## WHAT THE TASK REQUIRES
Output the full listing exactly.

(DATASET RECORDS)

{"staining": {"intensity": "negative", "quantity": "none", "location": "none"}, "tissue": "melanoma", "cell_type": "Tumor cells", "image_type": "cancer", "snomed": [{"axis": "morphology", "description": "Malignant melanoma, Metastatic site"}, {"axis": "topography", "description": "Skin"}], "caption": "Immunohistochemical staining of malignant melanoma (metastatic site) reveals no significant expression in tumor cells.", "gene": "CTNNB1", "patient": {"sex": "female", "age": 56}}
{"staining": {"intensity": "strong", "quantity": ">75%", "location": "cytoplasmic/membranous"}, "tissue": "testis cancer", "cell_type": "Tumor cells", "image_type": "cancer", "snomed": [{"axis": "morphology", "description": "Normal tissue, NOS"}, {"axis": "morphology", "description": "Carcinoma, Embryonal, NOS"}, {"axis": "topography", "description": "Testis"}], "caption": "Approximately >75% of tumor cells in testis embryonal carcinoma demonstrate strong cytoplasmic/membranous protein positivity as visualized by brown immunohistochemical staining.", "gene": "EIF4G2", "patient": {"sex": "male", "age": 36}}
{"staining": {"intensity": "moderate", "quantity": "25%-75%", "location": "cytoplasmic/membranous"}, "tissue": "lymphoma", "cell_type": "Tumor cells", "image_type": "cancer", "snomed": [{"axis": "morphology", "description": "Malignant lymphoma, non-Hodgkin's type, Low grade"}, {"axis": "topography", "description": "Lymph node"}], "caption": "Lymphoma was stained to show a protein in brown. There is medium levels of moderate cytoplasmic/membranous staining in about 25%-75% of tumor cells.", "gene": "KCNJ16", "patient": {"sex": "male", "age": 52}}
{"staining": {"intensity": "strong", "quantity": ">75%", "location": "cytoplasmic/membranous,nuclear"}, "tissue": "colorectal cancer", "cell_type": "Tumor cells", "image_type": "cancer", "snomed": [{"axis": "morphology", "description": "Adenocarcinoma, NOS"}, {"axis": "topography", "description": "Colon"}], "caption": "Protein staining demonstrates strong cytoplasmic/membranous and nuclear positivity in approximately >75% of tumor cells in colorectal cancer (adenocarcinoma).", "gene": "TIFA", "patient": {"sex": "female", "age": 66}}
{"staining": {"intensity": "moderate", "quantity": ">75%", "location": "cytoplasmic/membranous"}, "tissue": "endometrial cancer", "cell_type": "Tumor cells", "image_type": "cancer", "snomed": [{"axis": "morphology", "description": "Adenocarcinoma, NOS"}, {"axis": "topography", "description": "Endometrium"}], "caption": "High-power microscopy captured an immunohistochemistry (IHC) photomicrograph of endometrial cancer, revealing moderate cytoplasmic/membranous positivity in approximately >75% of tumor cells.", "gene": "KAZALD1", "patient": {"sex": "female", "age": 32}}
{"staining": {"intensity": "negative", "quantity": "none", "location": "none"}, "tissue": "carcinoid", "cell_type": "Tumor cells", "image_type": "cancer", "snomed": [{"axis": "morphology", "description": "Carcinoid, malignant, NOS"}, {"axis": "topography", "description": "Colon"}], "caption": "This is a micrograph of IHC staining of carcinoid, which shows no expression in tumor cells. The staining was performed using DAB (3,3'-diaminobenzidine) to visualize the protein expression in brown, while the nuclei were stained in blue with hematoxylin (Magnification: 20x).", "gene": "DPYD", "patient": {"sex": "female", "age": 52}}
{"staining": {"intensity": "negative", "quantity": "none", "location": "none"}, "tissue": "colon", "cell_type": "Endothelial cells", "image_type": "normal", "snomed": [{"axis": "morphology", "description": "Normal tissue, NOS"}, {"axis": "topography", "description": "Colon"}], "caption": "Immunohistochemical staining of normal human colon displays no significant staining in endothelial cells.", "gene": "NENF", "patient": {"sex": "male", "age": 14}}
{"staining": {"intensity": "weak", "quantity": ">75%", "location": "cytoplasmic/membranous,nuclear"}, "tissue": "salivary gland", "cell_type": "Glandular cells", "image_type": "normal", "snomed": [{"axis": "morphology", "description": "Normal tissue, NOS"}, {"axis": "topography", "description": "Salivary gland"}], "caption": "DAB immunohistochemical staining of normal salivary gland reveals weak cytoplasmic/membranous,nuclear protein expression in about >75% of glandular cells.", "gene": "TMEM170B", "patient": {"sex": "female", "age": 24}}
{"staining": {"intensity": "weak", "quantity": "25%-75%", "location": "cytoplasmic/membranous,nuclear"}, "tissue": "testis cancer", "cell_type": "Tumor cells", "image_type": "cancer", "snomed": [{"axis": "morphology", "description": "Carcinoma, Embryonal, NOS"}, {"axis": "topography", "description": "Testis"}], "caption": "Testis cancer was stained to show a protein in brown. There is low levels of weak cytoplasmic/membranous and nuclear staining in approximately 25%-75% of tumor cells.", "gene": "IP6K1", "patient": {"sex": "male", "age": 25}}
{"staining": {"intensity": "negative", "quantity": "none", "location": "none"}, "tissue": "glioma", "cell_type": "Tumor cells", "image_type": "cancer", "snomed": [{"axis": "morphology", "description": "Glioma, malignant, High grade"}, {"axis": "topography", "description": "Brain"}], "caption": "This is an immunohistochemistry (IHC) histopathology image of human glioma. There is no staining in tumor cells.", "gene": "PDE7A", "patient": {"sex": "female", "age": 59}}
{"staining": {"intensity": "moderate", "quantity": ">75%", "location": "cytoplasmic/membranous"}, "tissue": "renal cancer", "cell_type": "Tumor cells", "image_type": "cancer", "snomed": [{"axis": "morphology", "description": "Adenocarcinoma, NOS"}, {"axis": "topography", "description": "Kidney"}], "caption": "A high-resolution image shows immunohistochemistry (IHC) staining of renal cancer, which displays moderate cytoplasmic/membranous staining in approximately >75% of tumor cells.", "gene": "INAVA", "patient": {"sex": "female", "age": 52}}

(End DATASET RECORDS)

## SOLUTION TO THE PROBLEM
{"staining": {"intensity": "negative", "quantity": "none", "location": "none"}, "tissue": "melanoma", "cell_type": "Tumor cells", "image_type": "cancer", "snomed": [{"axis": "morphology", "description": "Malignant melanoma, Metastatic site"}, {"axis": "topography", "description": "Skin"}], "caption": "Immunohistochemical staining of malignant melanoma (metastatic site) reveals no significant expression in tumor cells.", "gene": "CTNNB1", "patient": {"sex": "female", "age": 56}}
{"staining": {"intensity": "strong", "quantity": ">75%", "location": "cytoplasmic/membranous"}, "tissue": "testis cancer", "cell_type": "Tumor cells", "image_type": "cancer", "snomed": [{"axis": "morphology", "description": "Normal tissue, NOS"}, {"axis": "morphology", "description": "Carcinoma, Embryonal, NOS"}, {"axis": "topography", "description": "Testis"}], "caption": "Approximately >75% of tumor cells in testis embryonal carcinoma demonstrate strong cytoplasmic/membranous protein positivity as visualized by brown immunohistochemical staining.", "gene": "EIF4G2", "patient": {"sex": "male", "age": 36}}
{"staining": {"intensity": "moderate", "quantity": "25%-75%", "location": "cytoplasmic/membranous"}, "tissue": "lymphoma", "cell_type": "Tumor cells", "image_type": "cancer", "snomed": [{"axis": "morphology", "description": "Malignant lymphoma, non-Hodgkin's type, Low grade"}, {"axis": "topography", "description": "Lymph node"}], "caption": "Lymphoma was stained to show a protein in brown. There is medium levels of moderate cytoplasmic/membranous staining in about 25%-75% of tumor cells.", "gene": "KCNJ16", "patient": {"sex": "male", "age": 52}}
{"staining": {"intensity": "strong", "quantity": ">75%", "location": "cytoplasmic/membranous,nuclear"}, "tissue": "colorectal cancer", "cell_type": "Tumor cells", "image_type": "cancer", "snomed": [{"axis": "morphology", "description": "Adenocarcinoma, NOS"}, {"axis": "topography", "description": "Colon"}], "caption": "Protein staining demonstrates strong cytoplasmic/membranous and nuclear positivity in approximately >75% of tumor cells in colorectal cancer (adenocarcinoma).", "gene": "TIFA", "patient": {"sex": "female", "age": 66}}
{"staining": {"intensity": "moderate", "quantity": ">75%", "location": "cytoplasmic/membranous"}, "tissue": "endometrial cancer", "cell_type": "Tumor cells", "image_type": "cancer", "snomed": [{"axis": "morphology", "description": "Adenocarcinoma, NOS"}, {"axis": "topography", "description": "Endometrium"}], "caption": "High-power microscopy captured an immunohistochemistry (IHC) photomicrograph of endometrial cancer, revealing moderate cytoplasmic/membranous positivity in approximately >75% of tumor cells.", "gene": "KAZALD1", "patient": {"sex": "female", "age": 32}}
{"staining": {"intensity": "negative", "quantity": "none", "location": "none"}, "tissue": "carcinoid", "cell_type": "Tumor cells", "image_type": "cancer", "snomed": [{"axis": "morphology", "description": "Carcinoid, malignant, NOS"}, {"axis": "topography", "description": "Colon"}], "caption": "This is a micrograph of IHC staining of carcinoid, which shows no expression in tumor cells. The staining was performed using DAB (3,3'-diaminobenzidine) to visualize the protein expression in brown, while the nuclei were stained in blue with hematoxylin (Magnification: 20x).", "gene": "DPYD", "patient": {"sex": "female", "age": 52}}
{"staining": {"intensity": "negative", "quantity": "none", "location": "none"}, "tissue": "colon", "cell_type": "Endothelial cells", "image_type": "normal", "snomed": [{"axis": "morphology", "description": "Normal tissue, NOS"}, {"axis": "topography", "description": "Colon"}], "caption": "Immunohistochemical staining of normal human colon displays no significant staining in endothelial cells.", "gene": "NENF", "patient": {"sex": "male", "age": 14}}
{"staining": {"intensity": "weak", "quantity": ">75%", "location": "cytoplasmic/membranous,nuclear"}, "tissue": "salivary gland", "cell_type": "Glandular cells", "image_type": "normal", "snomed": [{"axis": "morphology", "description": "Normal tissue, NOS"}, {"axis": "topography", "description": "Salivary gland"}], "caption": "DAB immunohistochemical staining of normal salivary gland reveals weak cytoplasmic/membranous,nuclear protein expression in about >75% of glandular cells.", "gene": "TMEM170B", "patient": {"sex": "female", "age": 24}}
{"staining": {"intensity": "weak", "quantity": "25%-75%", "location": "cytoplasmic/membranous,nuclear"}, "tissue": "testis cancer", "cell_type": "Tumor cells", "image_type": "cancer", "snomed": [{"axis": "morphology", "description": "Carcinoma, Embryonal, NOS"}, {"axis": "topography", "description": "Testis"}], "caption": "Testis cancer was stained to show a protein in brown. There is low levels of weak cytoplasmic/membranous and nuclear staining in approximately 25%-75% of tumor cells.", "gene": "IP6K1", "patient": {"sex": "male", "age": 25}}
{"staining": {"intensity": "negative", "quantity": "none", "location": "none"}, "tissue": "glioma", "cell_type": "Tumor cells", "image_type": "cancer", "snomed": [{"axis": "morphology", "description": "Glioma, malignant, High grade"}, {"axis": "topography", "description": "Brain"}], "caption": "This is an immunohistochemistry (IHC) histopathology image of human glioma. There is no staining in tumor cells.", "gene": "PDE7A", "patient": {"sex": "female", "age": 59}}
{"staining": {"intensity": "moderate", "quantity": ">75%", "location": "cytoplasmic/membranous"}, "tissue": "renal cancer", "cell_type": "Tumor cells", "image_type": "cancer", "snomed": [{"axis": "morphology", "description": "Adenocarcinoma, NOS"}, {"axis": "topography", "description": "Kidney"}], "caption": "A high-resolution image shows immunohistochemistry (IHC) staining of renal cancer, which displays moderate cytoplasmic/membranous staining in approximately >75% of tumor cells.", "gene": "INAVA", "patient": {"sex": "female", "age": 52}}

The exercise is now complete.